All this is pretty cool. But none of this looks as nice as the Parsec examples we see. Can we apply some syntactic sugar and make it read nice? Do we have to go for the monadic concepts to get the syntactic sugar? Never fear! we have the solution. We simply define a class that incorporates some syntactic sugar on top.

class P:
    def __init__(self, parser):
        self.parser = parser

    def __call__(self, instr):
        return self.parser()(list(instr))

    def __rshift__(self, other):
        return P(lambda: AndThen(self.parser, other.parser))

    def __or__(self, other):
        return P(lambda: OrElse(self.parser, other.parser))

It can be used as follows

one = P(lambda: Lit('1'))
openP = P(lambda: Lit('('))
closeP = P(lambda: Lit(')'))

parens = P(lambda: paren | (paren >> parens))
paren = P(lambda: openP >> (one | parens) >> closeP)
v = parens(list('((1)((1)))'))
print(v)

The result is

[([], ['(', '(', '1', ')', '(', '(', '1', ')', ')', ')'])]

Apply also works with this

paren = P(lambda: Apply(to_paren, lambda: openP >> (one | parens) >> closeP))

Used as follows

v = parens(list('((1)((1)))'))
print(v)

results in

[([], [('Paren', [('Paren', ['1']), ('Paren', [('Paren', ['1'])])])])]

Note that one has to be careful about the precedence of operators. In particular, if you mix and match >> and |, always use parenthesis to disambiguate.

All together

def Lit(c):
    def parse(instr):
        return [(instr[1:], [c])] if instr and instr[0] == c else []
    return parse

import re
def Re(r):
    def parse(instr):
        assert r[0] == '^'
        res = re.match(r, ''.join(instr))
        if res:
            (start, end) = res.span()
            return [(instr[end:], [instr[start:end]])]
        return []
    return parse

def AndThen(p1, p2):
   def parse(instr):
       return [(in2, pr1 + pr2) for (in1, pr1) in p1()(instr) for (in2, pr2) in p2()(in1)]
   return parse

def OrElse(p1, p2):
    def parse(instr):
        return p1()(instr) + p2()(instr)
    return parse

def Apply(f, parser):
    def parse(instr):
        return [(i,f(r)) for i,r in  parser()(instr)]
    return parse

class P:
    def __init__(self, parser):
        self.parser = parser

    def __call__(self, instr):
        return self.parser()(list(instr))

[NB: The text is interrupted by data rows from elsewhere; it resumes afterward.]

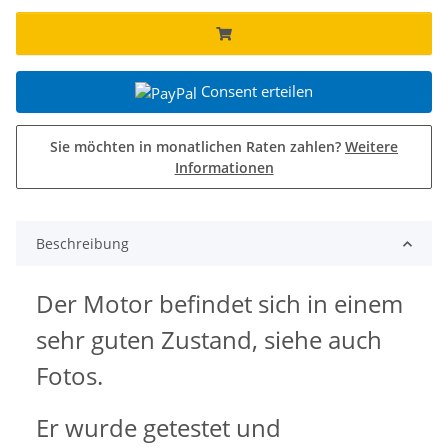
Consent erteilen
Sie möchten in monatlichen Raten zahlen?
Weitere
Informationen
Beschreibung
Der Motor befindet sich in einem
sehr guten Zustand, siehe auch
Fotos.
Er wurde getestet und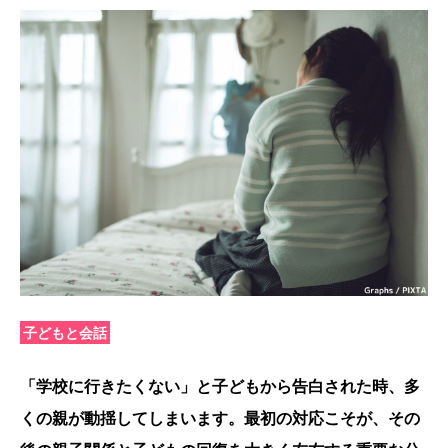
子どもと会話
「学校に行きたくない」と子どもから告白された時、多
くの親が動揺してしまいます。最初の対応こそが、その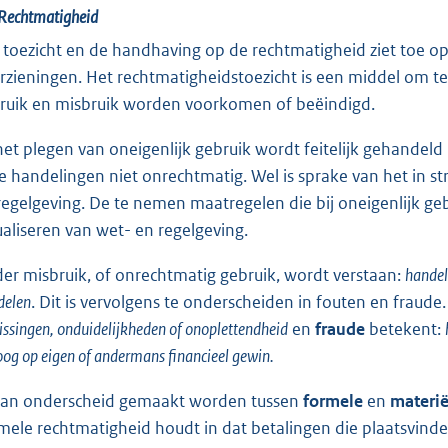
Rechtmatigheid
 toezicht en de handhaving op de rechtmatigheid ziet toe o
rzieningen. Het rechtmatigheidstoezicht is een middel om te
ruik en misbruik worden voorkomen of beëindigd.
 het plegen van oneigenlijk gebruik wordt feitelijk gehandel
e handelingen niet onrechtmatig. Wel is sprake van het in st
regelgeving. De te nemen maatregelen die bij oneigenlijk gebr
ualiseren van wet- en regelgeving.
er misbruik, of onrechtmatig gebruik, wordt verstaan:
handel
delen
. Dit is vervolgens te onderscheiden in fouten en fraude
issingen, onduidelijkheden of onoplettendheid
en
fraude
betekent:
oog op eigen of andermans financieel gewin.
kan onderscheid gemaakt worden tussen
formele
en
materië
mele rechtmatigheid houdt in dat betalingen die plaatsvind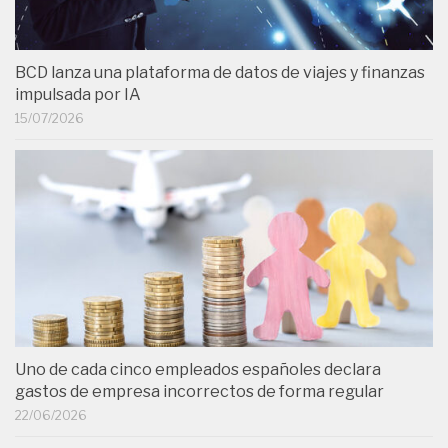
BCD lanza una plataforma de datos de viajes y finanzas
impulsada por IA
15/07/2026
Uno de cada cinco empleados españoles declara
gastos de empresa incorrectos de forma regular
22/06/2026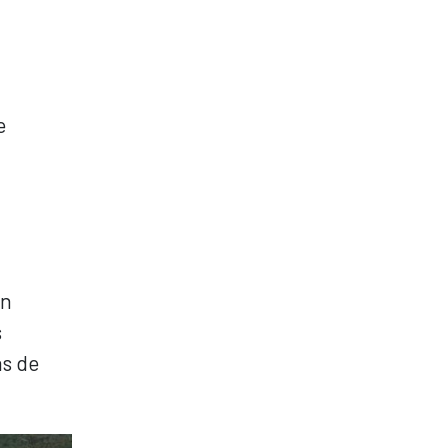
e
on
s
as de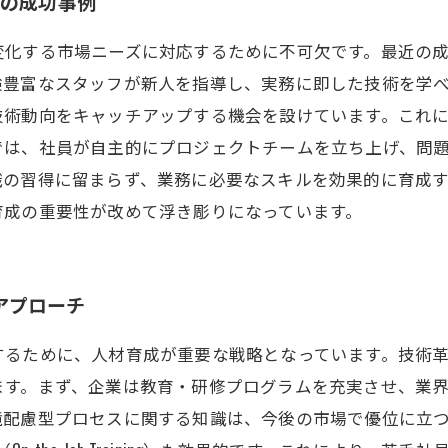
成の成功事例
変化する市場ニーズに対応するために不可欠です。最近の
験豊富なスタッフが新人を指導し、実務に即した技術を学
技術動向をキャッチアップする機会を設けています。これ
では、社員が自主的にプロジェクトチームを立ち上げ、問
識の習得に留まらず、業務に必要なスキルを効果的に育成
育成の重要性が改めて浮き彫りになっています。
アプローチ
するために、人材育成が重要な戦略となっています。技術
ます。まず、企業は教育・研修プログラムを充実させ、業
境配慮型プロセスに関する知識は、今後の市場で優位に立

    def __rshift__(self, other):
        return P(lambda: AndThen(self.parser, other.parser))

    def __or__(self, other):
        return P(lambda: OrElse(self.parser, other.parser))

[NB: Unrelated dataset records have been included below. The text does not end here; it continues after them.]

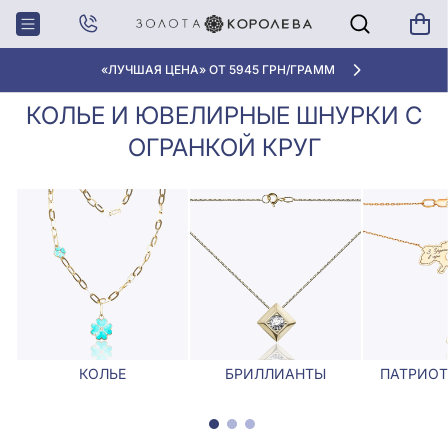
Колье,
Колье и ювелирные шнурки с
Главная
Ювелирные
огранкой Круг
шнурки
«ЛУЧШАЯ ЦЕНА» ОТ 5945 ГРН/ГРАММ
КОЛЬЕ И ЮВЕЛИРНЫЕ ШНУРКИ С
ОГРАНКОЙ КРУГ
КОЛЬЕ
БРИЛЛИАНТЫ
ПАТРИОТ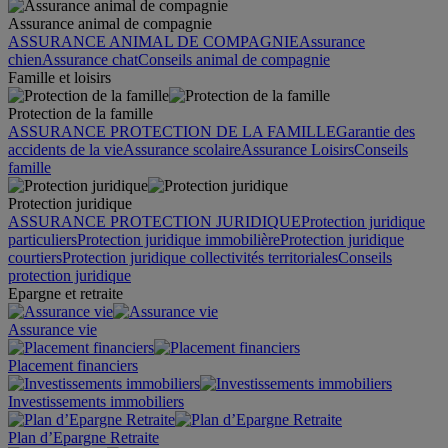
Assurance animal de compagnie
ASSURANCE ANIMAL DE COMPAGNIE
Assurance
chien
Assurance chat
Conseils animal de compagnie
Famille et loisirs
Protection de la famille
ASSURANCE PROTECTION DE LA FAMILLE
Garantie des
accidents de la vie
Assurance scolaire
Assurance Loisirs
Conseils
famille
Protection juridique
ASSURANCE PROTECTION JURIDIQUE
Protection juridique
particuliers
Protection juridique immobilière
Protection juridique
courtiers
Protection juridique collectivités territoriales
Conseils
protection juridique
Epargne et retraite
Assurance vie
Placement financiers
Investissements immobiliers
Plan d’Epargne Retraite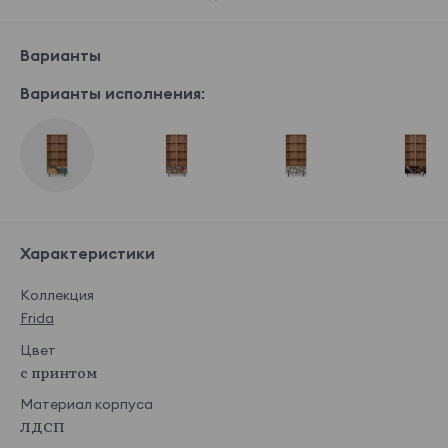
Варианты
Варианты исполнения:
Характеристики
Коллекция
Frida
Цвет
с принтом
Материал корпуса
ЛДСП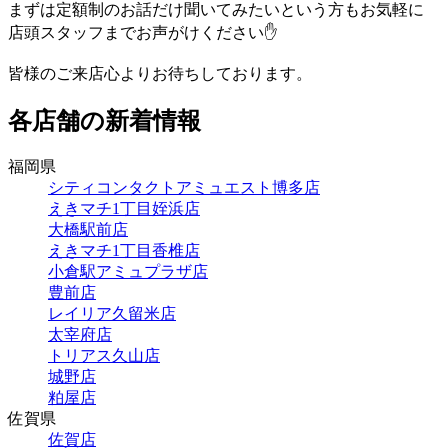
まずは定額制のお話だけ聞いてみたいという方もお気軽に
店頭スタッフまでお声がけください✋
皆様のご来店心よりお待ちしております。
各店舗の新着情報
福岡県
シティコンタクトアミュエスト博多店
えきマチ1丁目姪浜店
大橋駅前店
えきマチ1丁目香椎店
小倉駅アミュプラザ店
豊前店
レイリア久留米店
太宰府店
トリアス久山店
城野店
粕屋店
佐賀県
佐賀店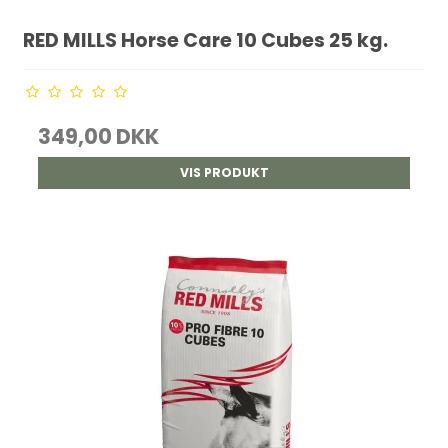
RED MILLS Horse Care 10 Cubes 25 kg.
349,00 DKK
VIS PRODUKT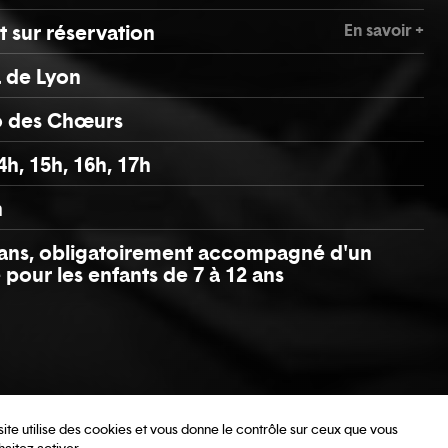
En savoir +
t sur réservation
 de Lyon
o des Chœurs
4h, 15h, 16h, 17h
n
 ans, obligatoirement accompagné d'un
 pour les enfants de 7 à 12 ans
site utilise des cookies et vous donne le contrôle sur ceux que vous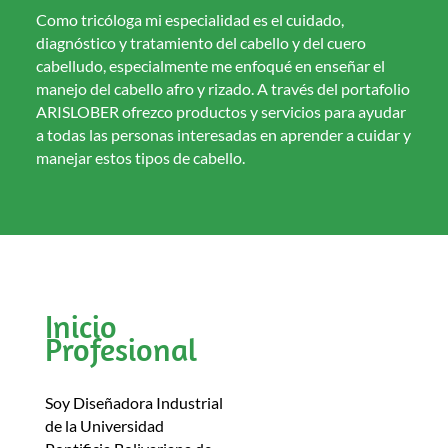
Como tricóloga mi especialidad es el cuidado,
diagnóstico y tratamiento del cabello y del cuero
cabelludo, especialmente me enfoqué en enseñar el
manejo del cabello afro y rizado. A través del portafolio
ARISLOBER ofrezco productos y servicios para ayudar
a todas las personas interesadas en aprender a cuidar y
manejar estos tipos de cabello.
Inicio
Profesional
Soy Diseñadora Industrial
de la Universidad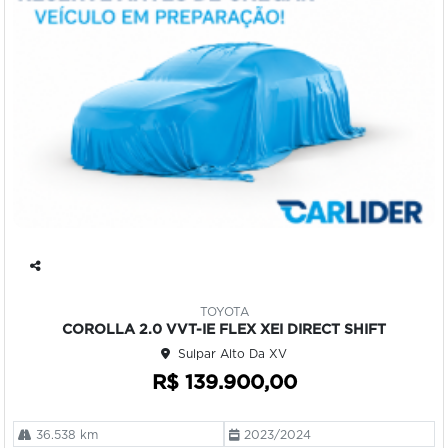
Co
mp
TOYOTA
art
COROLLA 2.0 VVT-IE FLEX XEI DIRECT SHIFT
ilh
Sulpar Alto Da XV
e
R$ 139.900,00
36.538 km
2023/2024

The simple parenthesis language

one = P(lambda: Lit('1'))
num = P(lambda: Apply(to_num, lambda: Re('^[0-9]+')))
openP = P(lambda: Lit('('))
closeP = P(lambda: Lit(')'))

parens = P(lambda: paren | (paren >> parens))

def to_paren(v):
    assert v[0] == '('
    assert v[-1] == ')'
    return [('Paren', v[1:-1])]

def to_num(v):
    return [('Num', v)]

paren = P(lambda: Apply(to_paren, lambda: openP >> (one | parens) >> closeP))
v = parens(list('((1)((1)))'))
print(v)

paren = P(lambda: Apply(to_paren, lambda: openP >> (num | parens) >> closeP))
v = parens(list('((123)((456)))'))
for m in v:
    print(m)

Remaining

What is missing at this point? Left recursion!. However, there is something even more interesting here. If you remember my previous post about minimal PEG parsers you might notice the similarity between the AndThen() and unify_rule() and OrElse() and unify_key(). That is, in context-free combinatory parsing (unlike PEG), the OrElse ensures that results of multiple attempts are kept. The AndThen is a lighter version of the unify_rule in that it tries to unify two symbols at a time rather than any number of symbols. However, this should convince you that we can translate one to the other easily. That is, how to limit OrElse so that it does the ordered choice of PEG parsing or how to modify unify_key and unify_rule so that we have a true context free grammar parser rather than a PEG parser.